[RECORDS FOR THE EXERCISE]
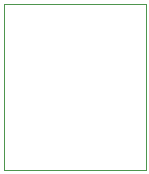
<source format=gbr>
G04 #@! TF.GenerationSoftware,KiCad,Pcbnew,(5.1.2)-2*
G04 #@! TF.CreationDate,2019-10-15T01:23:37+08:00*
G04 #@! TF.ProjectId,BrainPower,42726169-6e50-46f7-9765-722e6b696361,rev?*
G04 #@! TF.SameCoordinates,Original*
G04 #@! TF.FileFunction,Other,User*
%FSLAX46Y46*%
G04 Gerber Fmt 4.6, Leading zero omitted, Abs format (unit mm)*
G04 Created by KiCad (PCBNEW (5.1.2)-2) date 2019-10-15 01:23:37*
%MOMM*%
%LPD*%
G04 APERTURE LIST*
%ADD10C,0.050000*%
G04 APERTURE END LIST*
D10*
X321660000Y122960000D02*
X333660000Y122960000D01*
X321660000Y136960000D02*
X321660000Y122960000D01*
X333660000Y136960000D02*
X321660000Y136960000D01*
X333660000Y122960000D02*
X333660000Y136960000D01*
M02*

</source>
[/RECORDS FOR THE EXERCISE]
WHAT THE EXERCISE ASKS: Using the material above, return every line exactly as it appears, minus the pictures.

ANSWER FOR THIS EXERCISE:
<source format=gbr>
G04 #@! TF.GenerationSoftware,KiCad,Pcbnew,(5.1.2)-2*
G04 #@! TF.CreationDate,2019-10-15T01:23:37+08:00*
G04 #@! TF.ProjectId,BrainPower,42726169-6e50-46f7-9765-722e6b696361,rev?*
G04 #@! TF.SameCoordinates,Original*
G04 #@! TF.FileFunction,Other,User*
%FSLAX46Y46*%
G04 Gerber Fmt 4.6, Leading zero omitted, Abs format (unit mm)*
G04 Created by KiCad (PCBNEW (5.1.2)-2) date 2019-10-15 01:23:37*
%MOMM*%
%LPD*%
G04 APERTURE LIST*
%ADD10C,0.050000*%
G04 APERTURE END LIST*
D10*
X321660000Y122960000D02*
X333660000Y122960000D01*
X321660000Y136960000D02*
X321660000Y122960000D01*
X333660000Y136960000D02*
X321660000Y136960000D01*
X333660000Y122960000D02*
X333660000Y136960000D01*
M02*

</source>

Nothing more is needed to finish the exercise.